This book has no plot, no gripping action and when you put it down, you don’t feel any sense of achievement. It’s rather tiring, and exhausting to the point you open Netflix and start watching some meaningless show.
The Catcher in the Rye is a long monologue about Holden Caulfield and how everything in his world is pitted against him. As monologues go, we get to see only Holden’s justifications, and his explanations about his actions leave the reader dissatisfied.
The book begins with Holden Caulfield, our phoney protagonist, and frustrated teenager, getting expelled from school because he cared little for school to the point of not attending an exam. The school management and the Principal, already tired of his behaviour, ask him to leave. Holden, the rich entitled teenager he is, decides to spend the next two days in New York before going home. In these two days, he drinks a dozen jugs of alcohol, hires a prostitute, goes on a date with his ex, just to tell her rude things, gets into brawls and eventually becomes depressed and decides to leave his family to make his ‘own way in the world of adults’.
Holden is a rich kid with a skewed view of the world, and a whiny brat. Sure, I believe we all were entitled and whiny in our teens but that’s the point of this book. It’s about Holden’s battle with the world and finding a place in a world that doesn’t care about his brother’s death, his abuse, his parents’ relationship, and a hundred other things Holden clings on to and worries about. This is the underlying message: You have to move on, irrespective of what happens, and how fucked up your own world is because the bigger world will not let you remain the child/adolescent you wish to be.
There’s this beautiful piece of writing that describes the loss of innocence and sums up Holden’s thoughts. When Holden’s sister Phoebe asks him, what is it you want to be when you grow up, he says:
Thousands of little kids, and nobody’s around--nobody big, I mean--except me. And I’m standing on the edge of some crazy cliff. What I have to do, I have to catch everybody if they start to go over the cliff--I mean if they’re running and they don’t look where they’re going I have to come out from somewhere and catch them. That’s all I’d do all day. I’d just be the catcher in the rye and all.
This is Holden saying that he wants to protect the little children from the snares of adulthood.
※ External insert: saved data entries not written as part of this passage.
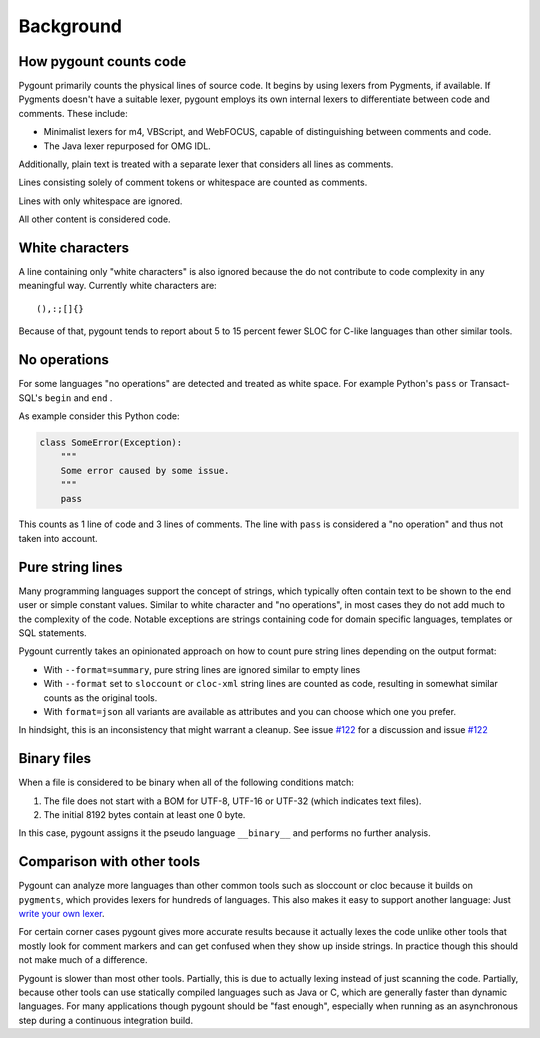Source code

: Background
##########

.. _How to count code:

How pygount counts code
-----------------------

Pygount primarily counts the physical lines of source code. It begins by using
lexers from Pygments, if available. If Pygments doesn't have a suitable lexer,
pygount employs its own internal lexers to differentiate between code and
comments. These include:

- Minimalist lexers for m4, VBScript, and WebFOCUS, capable of distinguishing between comments and code.
- The Java lexer repurposed for OMG IDL.

Additionally, plain text is treated with a separate lexer that considers all lines as comments.

Lines consisting solely of comment tokens or whitespace are counted as comments.

Lines with only whitespace are ignored.

All other content is considered code.

White characters
----------------

A line containing only "white characters" is also ignored because the do not
contribute to code complexity in any meaningful way. Currently white
characters are::

    (),:;[]{}

Because of that, pygount tends to report about 5 to 15 percent fewer SLOC for
C-like languages than other similar tools.

.. _No operations:

No operations
-------------

For some languages "no operations" are detected and treated as white space.
For example Python's ``pass`` or Transact-SQL's ``begin`` and ``end`` .

As example consider this Python code:

.. code-block:: python

    class SomeError(Exception):
        """
        Some error caused by some issue.
        """
        pass

This counts as 1 line of code and 3 lines of comments. The line with ``pass``
is considered a "no operation" and thus not taken into account.

.. _Pure string lines:

Pure string lines
-----------------

Many programming languages support the concept of strings, which typically
often contain text to be shown to the end user or simple constant values.
Similar to white character and "no operations", in most cases they do not
add much to the complexity of the code. Notable exceptions are strings
containing code for domain specific languages, templates or SQL statements.

Pygount currently takes an opinionated approach on how to count pure string
lines depending on the output format:

- With ``--format=summary``, pure string lines are ignored similar to empty lines
- With ``--format`` set to ``sloccount`` or ``cloc-xml`` string lines are counted
  as code, resulting in somewhat similar counts as the original tools.
- With ``format=json`` all variants are available as attributes and you can choose
  which one you prefer.

In hindsight, this is an inconsistency that might warrant a cleanup. See issue
`#122 <https://github.com/roskakori/pygount/issues/122>`_ for a discussion and
issue `#122 <https://github.com/roskakori/pygount/issues/122>`_

.. _binary:

Binary files
------------

When a file is considered to be binary when all of the following conditions
match:

1. The file does not start with a BOM for UTF-8, UTF-16 or UTF-32 (which
   indicates text files).
2. The initial 8192 bytes contain at least one 0 byte.

In this case, pygount assigns it the pseudo language ``__binary__`` and
performs no further analysis.


Comparison with other tools
---------------------------

Pygount can analyze more languages than other common tools such as sloccount
or cloc because it builds on ``pygments``, which provides lexers for hundreds
of languages. This also makes it easy to support another language: Just
`write your own lexer <http://pygments.org/docs/lexerdevelopment/>`_.

For certain corner cases pygount gives more accurate results because it
actually lexes the code unlike other tools that mostly look for comment
markers and can get confused when they show up inside strings. In practice
though this should not make much of a difference.

Pygount is slower than most other tools. Partially, this is due to actually
lexing instead of just scanning the code. Partially, because other tools can
use statically compiled languages such as Java or C, which are generally
faster than dynamic languages. For many applications though pygount should be
"fast enough", especially when running as an asynchronous step during a
continuous integration build.
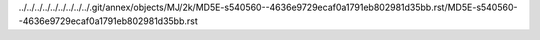 ../../../../../../../../../.git/annex/objects/MJ/2k/MD5E-s540560--4636e9729ecaf0a1791eb802981d35bb.rst/MD5E-s540560--4636e9729ecaf0a1791eb802981d35bb.rst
Author Salinger uses this paragraph to describe the loss of innocence and how Holden hopes no one should be allowed to go through the struggles he suffered. But Salinger makes it clear that everyone should take a fall from the cliff, to discover who we are and what we can do.
Holden’s little sister Phoebe was written beautifully. She has empathy and lends money to her brother and listens to everything he has to say (when he’s having a breakdown). For her age, Phoebe displays
Then what she did--it damn near killed me--she reached in my coat pocket and took out my red hunting hat and put it on my head.
Books involving existential questions, the idea that life is meaningless and the vanity of having a purpose are plenty, but I thought, one exclusively written from the point of view of a teenager like this, would go soft on exploring these themes. The fact that this book, written in the 1950s, is still considered as the king of coming age fiction confirms that The Catcher in the Rye aged gracefully.
You’re not the first person who was ever confused and frightened and even sickened by human behaviour. You’re by no means alone on that score, you’ll be excited and stimulated to know. Many, many men have been just as troubled morally and spiritually as you are right now. Happily, some of them kept records of their troubles. You’ll learn from them--if you want to. Just as someday, if you have something to offer, someone will learn something from you. It’s a beautiful reciprocal arrangement. And it isn’t education. It’s history. It’s poetry.
I wish Holden had listened to this advice from his teacher and acted upon it.
One thing that racks my brain is, I, a 24-year-old, relate to Holden ninety per cent of the time. Am I still a teenager at heart? Am I still overwhelmed with the idea of stepping into adult’s clothes and the struggles that come with it? Am I still looking at my past for some relief?